Stored data:
------------------------------

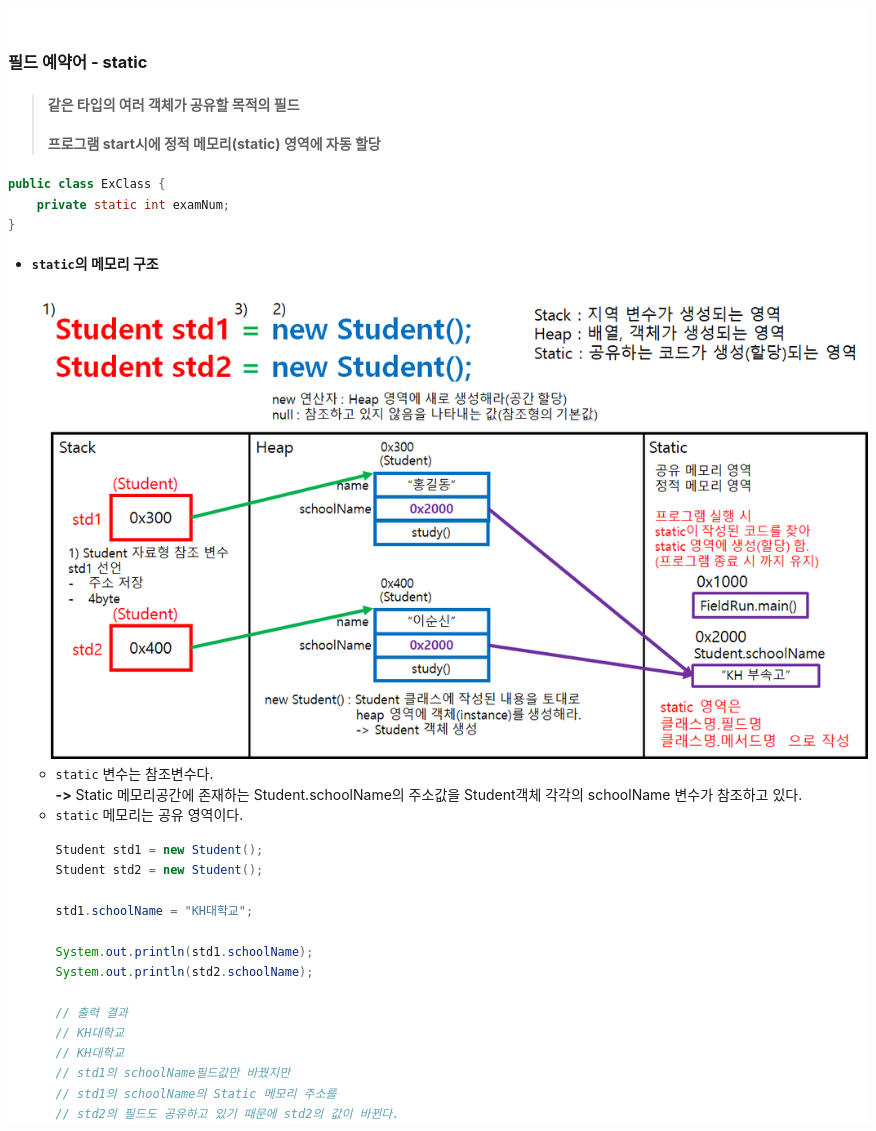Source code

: </br>

### 필드 예약어 - static
> #### 같은 타입의 여러 객체가 **공유할 목적**의 필드
> #### 프로그램 start시에 **정적 메모리(static) 영역**에 자동 할당
```Java
public class ExClass {
    private static int examNum;
}
```

- #### `static`의 메모리 구조
    ![static 메모리 구조](images/인스턴스%20생성%20메모리%20구조.png)
    - `static` 변수는 참조변수다.  
        **->** Static 메모리공간에 존재하는 Student.schoolName의 주소값을 Student객체 각각의 schoolName 변수가 참조하고 있다.
    - `static` 메모리는 공유 영역이다.
        ```Java
        Student std1 = new Student();
        Student std2 = new Student();

        std1.schoolName = "KH대학교";

        System.out.println(std1.schoolName);
        System.out.println(std2.schoolName);

        // 출력 결과
        // KH대학교
        // KH대학교
        // std1의 schoolName필드값만 바꿨지만 
        // std1의 schoolName의 Static 메모리 주소를
        // std2의 필드도 공유하고 있기 때문에 std2의 값이 바뀐다.
        ```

------------------------------

Copy each line above where "Student" appears.

# EXPECTED OUTPUT
        **->** Static 메모리공간에 존재하는 Student.schoolName의 주소값을 Student객체 각각의 schoolName 변수가 참조하고 있다.
        Student std1 = new Student();
        Student std2 = new Student();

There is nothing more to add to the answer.